The country’s largest health insurer, UnitedHealth announced earlier this week it would cease participating in some Obamacare markets.

In a post-ACA world, insurers like UnitedHealth are losing money and claim they’re no longer able to offer affordable premiums in certain areas.

UnitedHealth’s Obamacare exit isn’t unexpected. Last year, we found that zero PPO plans were offered for the independently employed in one of the nation’s largest cities — Houston. Blue Cross Blue Shield and Humana cited similar reasons for paring down their offerings:

In July, Blue Cross Blue Shield of Texas, the state’s largest insurer, sent a letter to its PPO customers noting, in part, that “the market has changed” since the Affordable Care Act was implemented.

“We found that the individual PPO plan was no longer sustainable at the cost it was being offered,” the company said. “Because we want to make sure that our plans are affordable, we decided to not offer individual PPO plans in 2016.”

Humana issued a similar explanation on Tuesday in an emailed statement to the Chronicle: “Humana chose to no longer offer preferred provider (PPO) plan options on the Marketplace in Texas for the 2016 plan year in order to retain the overall affordability and access of the individual health plans offered by Humana.”

But Back to UnitedHealth’s latest announcement.
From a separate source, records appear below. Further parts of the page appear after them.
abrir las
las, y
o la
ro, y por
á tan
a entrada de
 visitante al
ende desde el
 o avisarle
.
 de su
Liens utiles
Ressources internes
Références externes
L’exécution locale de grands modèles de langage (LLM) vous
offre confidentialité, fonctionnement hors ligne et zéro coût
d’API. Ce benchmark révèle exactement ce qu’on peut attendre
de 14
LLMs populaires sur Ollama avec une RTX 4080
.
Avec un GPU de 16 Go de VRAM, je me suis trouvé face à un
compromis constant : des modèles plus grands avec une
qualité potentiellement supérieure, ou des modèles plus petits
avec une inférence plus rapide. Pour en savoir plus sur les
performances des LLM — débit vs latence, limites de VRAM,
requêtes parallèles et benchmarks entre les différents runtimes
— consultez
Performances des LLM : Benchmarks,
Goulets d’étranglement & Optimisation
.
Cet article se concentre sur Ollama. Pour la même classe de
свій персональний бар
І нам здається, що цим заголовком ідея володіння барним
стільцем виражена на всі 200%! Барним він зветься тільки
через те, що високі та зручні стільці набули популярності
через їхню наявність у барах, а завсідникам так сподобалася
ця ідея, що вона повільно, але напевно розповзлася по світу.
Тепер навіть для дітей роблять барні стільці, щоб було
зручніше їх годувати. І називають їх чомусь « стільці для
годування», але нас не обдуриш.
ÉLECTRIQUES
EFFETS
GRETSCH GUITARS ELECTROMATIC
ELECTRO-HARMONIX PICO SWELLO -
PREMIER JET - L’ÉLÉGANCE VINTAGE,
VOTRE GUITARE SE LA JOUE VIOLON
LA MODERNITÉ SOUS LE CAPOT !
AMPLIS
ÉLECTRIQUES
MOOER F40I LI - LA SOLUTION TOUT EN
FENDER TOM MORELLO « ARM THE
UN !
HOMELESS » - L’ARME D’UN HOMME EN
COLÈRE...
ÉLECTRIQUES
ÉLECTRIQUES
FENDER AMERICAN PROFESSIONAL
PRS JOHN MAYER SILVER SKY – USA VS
Noam Levey of the LA Times reports:

The move, widely expected for months, will likely have relatively little effect on what most consumers pay for health coverage, as other insurers have out-competed UnitedHealth in the marketplaces created by the 2010 health law.
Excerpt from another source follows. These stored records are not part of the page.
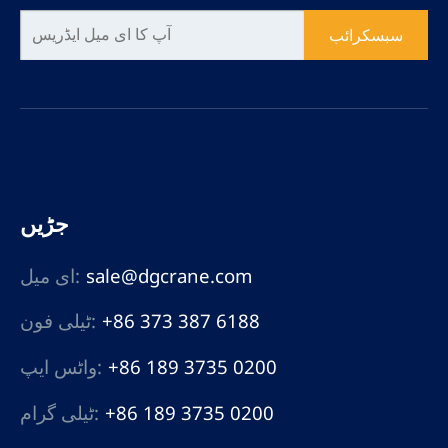
سبسکرائب
جڑیں
sale@dgcrane.com
ای میل:
+86 373 387 6188
ٹیلی فون:
+86 189 3735 0200
واٹس ایپ:
+86 189 3735 0200
ٹیلی گرام:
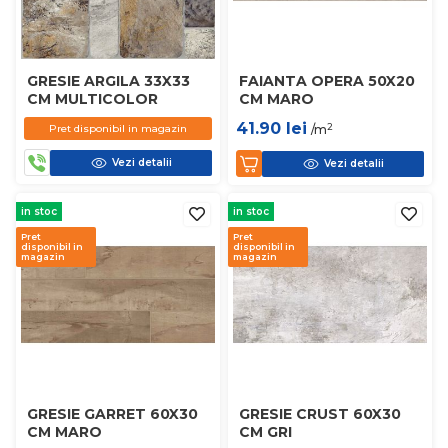
GRESIE ARGILA 33X33
FAIANTA OPERA 50X20
CM MULTICOLOR
CM MARO
41.90
lei
2
Pret disponibil in magazin
/m
Vezi detalii
Vezi detalii
in stoc
in stoc
Pret
Pret
disponibil in
disponibil in
magazin
magazin
GRESIE GARRET 60X30
GRESIE CRUST 60X30
CM MARO
CM GRI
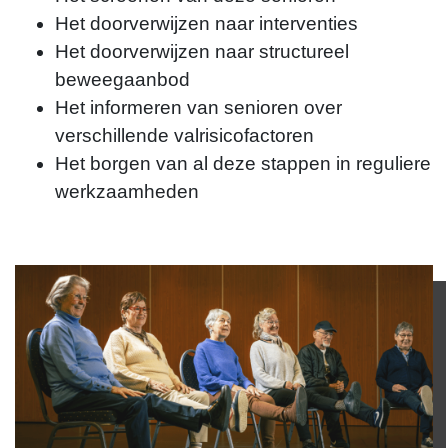
Het doorverwijzen naar interventies
Het doorverwijzen naar structureel
Britt Beckers
beweegaanbod
Het informeren van senioren over
b.beckers@themovefactory.nl
verschillende valrisicofactoren
Het borgen van al deze stappen in reguliere
werkzaamheden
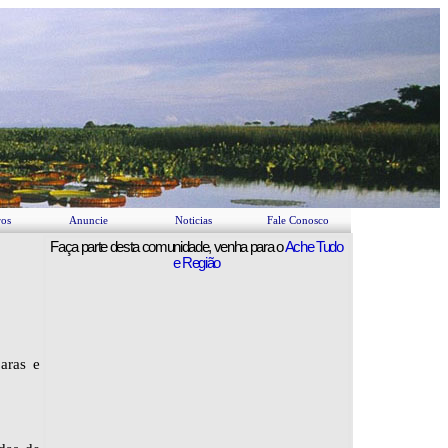
ros
Anuncie
Noticias
Fale Conosco
Faça parte desta comunidade, venha para o
Ache Tudo
e Região
aras e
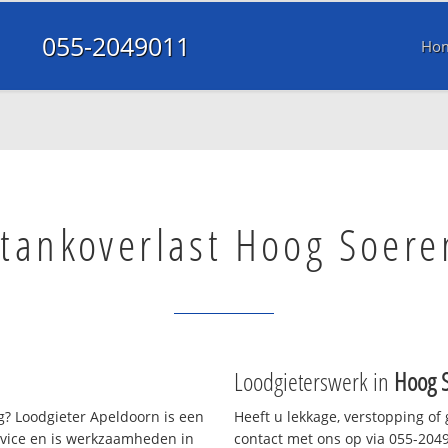
055-2049011
Ho
tankoverlast Hoog Soere
Loodgieterswerk in
Hoog 
? Loodgieter Apeldoorn is een
Heeft u lekkage, verstopping of
rvice en is werkzaamheden in
contact met ons op via 055-20490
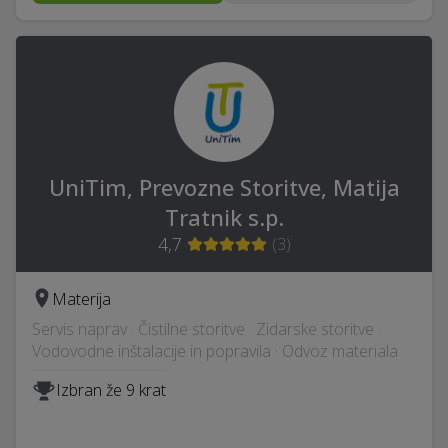
UniTim, Prevozne Storitve, Matija
Tratnik s.p.
4,7
(
3
)
Materija
Servis naprav · Čistilne storitve · Zidarske storitve ·
Vodovodne inštalacije in popravila · Odvoz materiala
Izbran že 9 krat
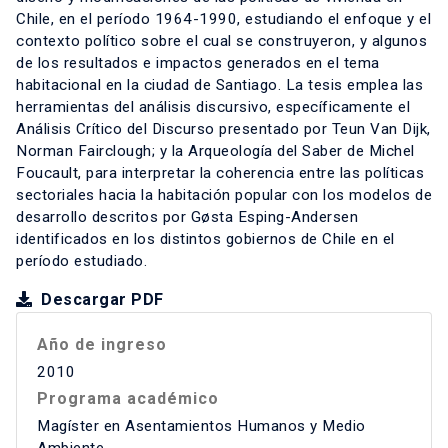
Chile, en el período 1964-1990, estudiando el enfoque y el
contexto político sobre el cual se construyeron, y algunos
de los resultados e impactos generados en el tema
habitacional en la ciudad de Santiago. La tesis emplea las
herramientas del análisis discursivo, específicamente el
Análisis Crítico del Discurso presentado por Teun Van Dijk,
Norman Fairclough; y la Arqueología del Saber de Michel
Foucault, para interpretar la coherencia entre las políticas
sectoriales hacia la habitación popular con los modelos de
desarrollo descritos por Gøsta Esping-Andersen
identificados en los distintos gobiernos de Chile en el
período estudiado.
Descargar PDF
Año de ingreso
2010
Programa académico
Magíster en Asentamientos Humanos y Medio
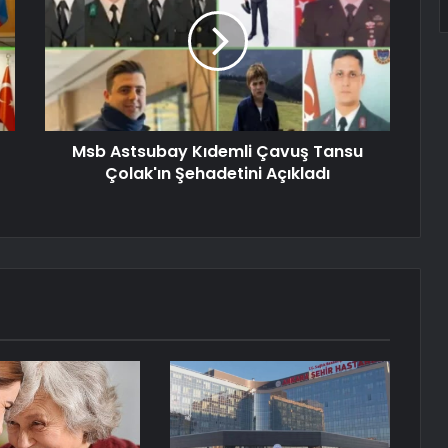
Msb Astsubay Kıdemli Çavuş Tansu
Çolak'ın Şehadetini Açıkladı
Nor will the decision seriously threaten UnitedHealth, as the marketplaces are a small fraction of the insurance giant’s overall business, which includes providing coverage to millions of people who get health benefits through an employer.

But UnitedHealth’s exit may leave some of the roughly 12 million Americans who rely on the marketplaces with fewer insurance choices next year. The announcement also underscores how challenging implementation of the complex health law remains, even three years after the marketplaces debuted.

UnitedHealth warned in November that it was having trouble with its marketplace business, noting that its customers were sicker than expected, leading to higher medical claims.

The company already announced it was pulling out of several states, including Arkansas and Michigan.

Speaking on an otherwise upbeat call with investors Tuesday, CEO Stephen Hemsley said UnitedHealth would remain in “only a handful of states” in 2017, though he did not specify which.

“Our own experience and performance have been unfavorable in these markets. The smaller overall market size, and shorter-term, higher-risk profile within this market segment continue to suggest we cannot broadly serve it on an effective and sustained basis,” he explained.

Several other insurers, including state Blue Cross Blue Shield plans, have reported similar challenges in recent months.

The exchanges themselves are in decay. 12 of 23 have shuttered, New York’s exchange is under investigation, and 8 more are expected to close shop this year.

For fun, here’s Healthcare.gov’s CEO pretending like this isn’t bad news.

Of course none of this is a glitch of the Obamacare system, it’s all by design. How else would they shove us into single payer?